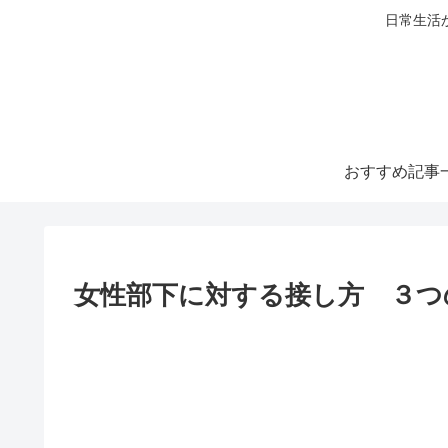
日常生活
おすすめ記事
女性部下に対する接し方 ３つ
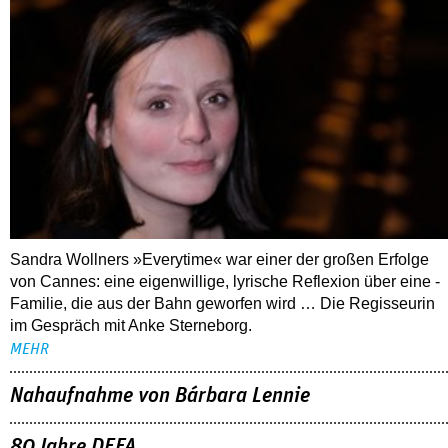
Sandra Wollners »Everytime« war einer der großen Erfolge
von Cannes: eine eigenwillige, lyrische Reflexion über eine ­
Familie, die aus der Bahn geworfen wird … Die Regisseurin
im Gespräch mit Anke Sterneborg.
MEHR
Nahaufnahme von Bárbara Lennie
80 Jahre DEFA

● ● ● ● ● ● ●

**Exercise aim:**
Show each line of the listing above that contains the string "Wollners".

**Answer to this task:**
Sandra Wollners »Everytime« war einer der großen Erfolge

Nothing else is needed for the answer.